SURABAYA, KOMPAS – Ikatan Ahli Gula Indonesia (Ikagi) meminta pemerintah mengkaji ulang kuota impor gula. Kuota impor yang berlebih bisa merugikan petani karena gula yang masih tersimpan di gudang tidak terserap.
Sekretaris Jenderal Ikatan Ahli Gula Indonesia (Ikagi) Aristo Harisman, Senin (21/1/2019) di Surabaya mengatakan, pihaknya tidak menentang impor gula, namun sebaiknya kuota disesuaikan dengan kebutuhan. Jangan sampai gula yang beredar di Indonesia melebihi kebutuhan sehingga merugikan petani.
“Sampai saat ini, gula petani masih banyak yang belum terserap dan menumpuk di gudang-gudang pabrik gula,” ujarnya.
Aris yang saat ini menjadi Direktur Operasional PT Perkebunan Nusantara X menuturkan, stok gula nasional hingga awal tahun ini masih tersisa sebanyak 438.000 ton. Gula tersebut terdiri atas 28.000 ton gula milik petani, 310.000 ton gula milik Bulog, dan 100.000 ton milik PTPN. Seluruh gula tersebut berada di gudang-gudang nilik pabrik gula yang dikelola PTPN.
Jumlah stok gula masih akan bertambah karena sejumlah pabrik gula di Medan akan memulai masa giling pada Februrai. Sedangkan di sejumlah wilayah di Jatim, seperti Jombang, Mojokerto, dan Nganjuk, tanaman tebu sudah siap dipanen. Kemungkinan musim giling 2019 bisa dilakukan muali awal April mendatang. "Jadi sebelum musim giling tiba, sebaiknya semua isi gudang sudah terserap pasar," kata Aris.
Oleh sebab itu, lanjut Aris, kuota impor harus disesuaikan dengan kebutuhan dan produksi gula nasional. Selain itu, momentum impor gula juga sebaiknya tidak berdekatan dengan masa giling karena bisa mengakibatkan gula petani tidak terserap pasar.

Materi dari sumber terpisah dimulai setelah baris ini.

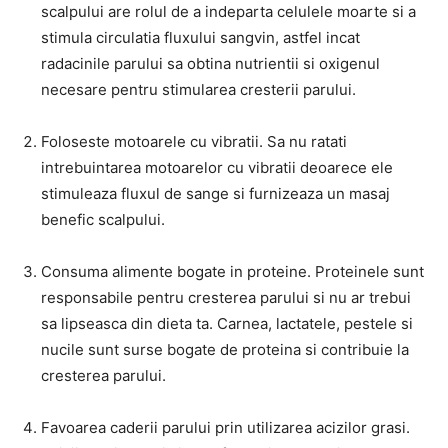
scalpului are rolul de a indeparta celulele moarte si a
stimula circulatia fluxului sangvin, astfel incat
radacinile parului sa obtina nutrientii si oxigenul
necesare pentru stimularea cresterii parului.
Foloseste motoarele cu vibratii. Sa nu ratati
intrebuintarea motoarelor cu vibratii deoarece ele
stimuleaza fluxul de sange si furnizeaza un masaj
benefic scalpului.
Consuma alimente bogate in proteine. Proteinele sunt
responsabile pentru cresterea parului si nu ar trebui
sa lipseasca din dieta ta. Carnea, lactatele, pestele si
nucile sunt surse bogate de proteina si contribuie la
cresterea parului.
Favoarea caderii parului prin utilizarea acizilor grasi.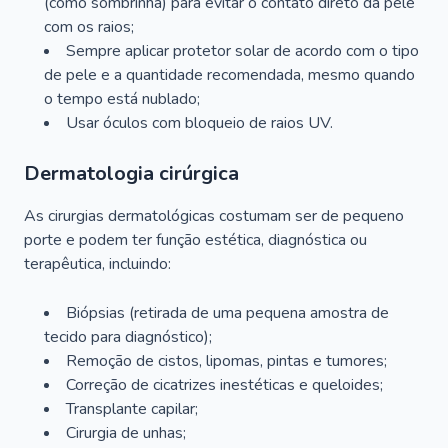
(como sombrinha) para evitar o contato direto da pele
com os raios;
Sempre aplicar protetor solar de acordo com o tipo
de pele e a quantidade recomendada, mesmo quando
o tempo está nublado;
Usar óculos com bloqueio de raios UV.
Dermatologia cirúrgica
As cirurgias dermatológicas costumam ser de pequeno
porte e podem ter função estética, diagnóstica ou
terapêutica, incluindo:
Biópsias (retirada de uma pequena amostra de
tecido para diagnóstico);
Remoção de cistos, lipomas, pintas e tumores;
Correção de cicatrizes inestéticas e queloides;
Transplante capilar;
Cirurgia de unhas;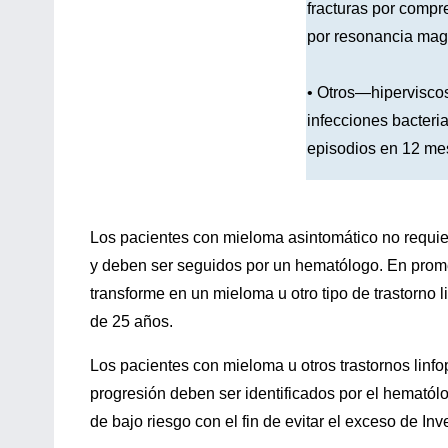
fracturas por compr
por resonancia mag
• Otros—hiperviscos
infecciones bacteri
episodios en 12 me
Los pacientes con mieloma asintomático no requie
y deben ser seguidos por un hematólogo. En prome
transforme en un mieloma u otro tipo de trastorno l
de 25 años.
Los pacientes con mieloma u otros trastornos linfo
progresión deben ser identificados por el hematólo
de bajo riesgo con el fin de evitar el exceso de Inv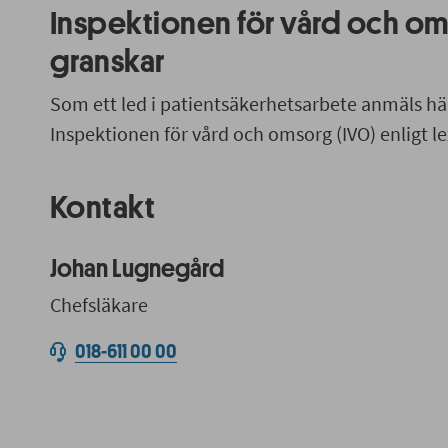
Inspektionen för vård och om
granskar
Som ett led i patientsäkerhetsarbete anmäls hän
Inspektionen för vård och omsorg (IVO) enligt le
Kontakt
Johan Lugnegård
Chefsläkare
018-611 00 00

Berdasarkan data Badan Pusat Statistik (BPS), industri makanan dan minuman tumbuh melambat dari 8,29 persen pada triwulan III-2017 menjadi 8,1 persen pada triwulan III-2018. Sementara impor gula cenderung terus meningkat dari 1 juta ton pada 2008 menjadi 4,5 juta ton pada 2017.